A decision was issued to imprison him for three months by the Amman Criminal Court for violating the Press and Publication Law, on his famous book Shajari Alaoui, which was confiscated in Jordan.

- The Arab Foundation for Studies and Publishing published his fourth poetry book (The Journeys of Moses in the Last Era) after the Publications Department removed many poems from it.
- In 2004, he published his fifth poetry collection from The Sea Side by the Arab Foundation for Studies and Publishing in Beirut.
- In 2007, his sixth poetry book was published by Dar Al-Shorouk, titled Sulalatay Alreeh Wa Unwanay Almatar. It is the poem for which it won two French prizes in 2006, namely the award of the French Cultural Foundation in Nancy and the Laplum Prize from the Terranova Poetry Festival.
- the Cultural Palaces Authority in Cairo issued for him, and as part of a series of Arab Creativity, an anthology of poetry entitled Sulalatay Alreeh Wa Unwanay Almatar, and Other Poems in 2010. Mawta Yajuroon Alsamaa by Arabesque House in Cairo in 2011, and the Egyptian General Book Authority reprinted the same collection in 2012.
- A second edition of Mawta Yajuroon Alsamaa on the Egyptian General Book Authority in Egypt 2012 as part of the Arab Creativity Series.
- A third edition of Sulalatay Alreeh Wa Unwanay Almatar within the Family Library Project / Ministry of Culture / Amman 2013.
- Body of the Sea, a robe for the poem, Dar Noon Emirates 2015.

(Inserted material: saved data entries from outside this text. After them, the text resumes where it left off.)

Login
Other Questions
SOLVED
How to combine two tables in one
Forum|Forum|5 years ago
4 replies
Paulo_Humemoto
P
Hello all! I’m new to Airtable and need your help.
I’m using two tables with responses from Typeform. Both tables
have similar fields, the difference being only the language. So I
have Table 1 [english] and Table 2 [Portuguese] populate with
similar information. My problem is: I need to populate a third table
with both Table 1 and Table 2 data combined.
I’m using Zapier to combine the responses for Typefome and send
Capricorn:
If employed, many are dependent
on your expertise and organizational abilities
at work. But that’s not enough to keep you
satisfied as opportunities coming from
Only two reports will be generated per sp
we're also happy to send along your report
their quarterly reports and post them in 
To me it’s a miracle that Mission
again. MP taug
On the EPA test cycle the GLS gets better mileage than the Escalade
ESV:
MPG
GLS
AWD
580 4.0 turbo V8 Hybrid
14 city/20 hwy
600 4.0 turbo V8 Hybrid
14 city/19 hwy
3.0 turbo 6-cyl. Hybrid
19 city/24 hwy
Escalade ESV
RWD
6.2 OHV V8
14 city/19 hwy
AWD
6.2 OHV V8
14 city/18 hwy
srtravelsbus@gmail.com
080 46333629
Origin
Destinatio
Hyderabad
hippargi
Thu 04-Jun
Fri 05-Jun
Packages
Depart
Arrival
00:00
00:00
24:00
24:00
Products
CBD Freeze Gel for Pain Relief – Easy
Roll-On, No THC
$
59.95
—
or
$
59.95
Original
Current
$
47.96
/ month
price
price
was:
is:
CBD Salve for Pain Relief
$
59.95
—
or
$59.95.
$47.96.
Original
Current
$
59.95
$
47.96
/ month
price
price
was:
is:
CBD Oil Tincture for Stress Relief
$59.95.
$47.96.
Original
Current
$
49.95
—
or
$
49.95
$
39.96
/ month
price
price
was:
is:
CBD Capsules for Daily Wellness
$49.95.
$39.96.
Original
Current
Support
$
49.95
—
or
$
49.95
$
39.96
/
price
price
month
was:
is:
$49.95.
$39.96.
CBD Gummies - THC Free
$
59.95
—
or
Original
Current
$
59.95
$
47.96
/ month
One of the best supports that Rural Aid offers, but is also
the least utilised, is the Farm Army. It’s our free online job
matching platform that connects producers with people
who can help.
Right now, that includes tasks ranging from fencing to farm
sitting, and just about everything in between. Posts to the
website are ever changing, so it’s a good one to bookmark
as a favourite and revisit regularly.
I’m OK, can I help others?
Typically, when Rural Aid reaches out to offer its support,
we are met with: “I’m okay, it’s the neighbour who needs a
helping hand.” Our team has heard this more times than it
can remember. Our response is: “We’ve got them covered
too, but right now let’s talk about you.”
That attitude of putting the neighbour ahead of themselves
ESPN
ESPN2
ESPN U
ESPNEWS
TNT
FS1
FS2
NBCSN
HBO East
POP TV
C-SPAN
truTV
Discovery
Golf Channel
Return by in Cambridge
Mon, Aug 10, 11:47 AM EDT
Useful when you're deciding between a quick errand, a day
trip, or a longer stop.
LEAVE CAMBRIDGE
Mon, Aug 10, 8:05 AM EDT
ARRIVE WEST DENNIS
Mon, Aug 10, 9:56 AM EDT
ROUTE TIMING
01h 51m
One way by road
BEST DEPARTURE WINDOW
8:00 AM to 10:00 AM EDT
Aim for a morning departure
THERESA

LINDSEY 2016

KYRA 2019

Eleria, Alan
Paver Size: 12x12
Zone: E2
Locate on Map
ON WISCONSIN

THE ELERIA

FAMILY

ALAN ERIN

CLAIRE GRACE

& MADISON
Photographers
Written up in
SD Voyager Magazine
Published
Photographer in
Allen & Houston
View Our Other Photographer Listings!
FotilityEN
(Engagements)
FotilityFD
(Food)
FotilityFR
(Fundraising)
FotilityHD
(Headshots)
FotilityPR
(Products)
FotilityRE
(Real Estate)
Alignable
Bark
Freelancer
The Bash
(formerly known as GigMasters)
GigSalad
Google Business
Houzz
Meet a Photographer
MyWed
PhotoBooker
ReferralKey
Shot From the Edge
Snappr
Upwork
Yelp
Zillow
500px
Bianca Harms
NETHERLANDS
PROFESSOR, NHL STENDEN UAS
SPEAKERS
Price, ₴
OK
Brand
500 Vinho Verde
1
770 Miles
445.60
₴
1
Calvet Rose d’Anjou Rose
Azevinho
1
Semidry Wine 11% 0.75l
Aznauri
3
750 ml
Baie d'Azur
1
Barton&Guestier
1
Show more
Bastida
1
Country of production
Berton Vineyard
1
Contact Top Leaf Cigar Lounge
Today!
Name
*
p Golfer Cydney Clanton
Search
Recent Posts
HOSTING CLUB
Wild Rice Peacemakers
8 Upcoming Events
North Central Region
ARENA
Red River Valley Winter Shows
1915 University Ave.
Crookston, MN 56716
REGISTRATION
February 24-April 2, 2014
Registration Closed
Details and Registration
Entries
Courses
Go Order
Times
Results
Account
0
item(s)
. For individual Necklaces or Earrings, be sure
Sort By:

He has three prose books in satirical literature like: Hikayat Al-Sumoo (2000 by Daar Alshouroo in Ram Allah and Amman). It was translated by Laila Al-Tai Melton for the English magazine Banipal in the latest issue devoted to modern Palestinian literature.

==Awards==
Musa received several literary awards, including the Jordanian Writers Association award in 1982 for his poem "Al-Faraqat" (Gaps). In 2006, he was honored with the prestigious "La Plume" (The Pen) award from the French Oriani Foundation. He also received the Tyrnova French Festival award and the Australian Migrant Poetry award in 2011.

In addition to his awards, Musa actively participated in various Arab and European poetry festivals, contributing to anthologies such as Unwanan Li Buzoogh Alshams Wa Azifan, which was issued in Persian by the translation of the Iranian poet Musa Paidge.

==Influence==
Musa Hawamdeh's literary impact is evident through translations, critical analyses, and recognition in both Arabic and international literary circles. Several renowned figures, including the late poet Baland Al-Haidari, Salah Fadl, Ali Bader, Jafar Hassan, Naim Araidi, Wijdan Al-Sayegh, Jalal Barjas and others have engaged with and written about Musa's poetry. Notably, a book titled "Shi'riyat Al-Tamarrud: Muqarabat Naqdiyah fi Dawawin Al-Sha'er Musa Hawamdeh" edited by Ahmed Al-Lawndi and published by Egyptian Metabook in 2023 analyzes and critiques Musa's poetic collections. Additionally, there have been master's theses and critical books, such as "Hudur Al-Mawt wa Iqa' Al-Ghaib fi Shi'r Musa Hawamdeh" by Ahmed Shahab. A master's thesis on his poetry presented by the Iraqi student, Abdul-Khaleq Farhan Ali Al-Khatouni, entitled Technical Structures in Musa Hawamdeh's Poetry at the University of Mosul 2013 AD.

Director Nasser Omar directed a movie about has poetic experience in Hauolaa Alakharoon, which was broadcast on Orbit and other TV channels.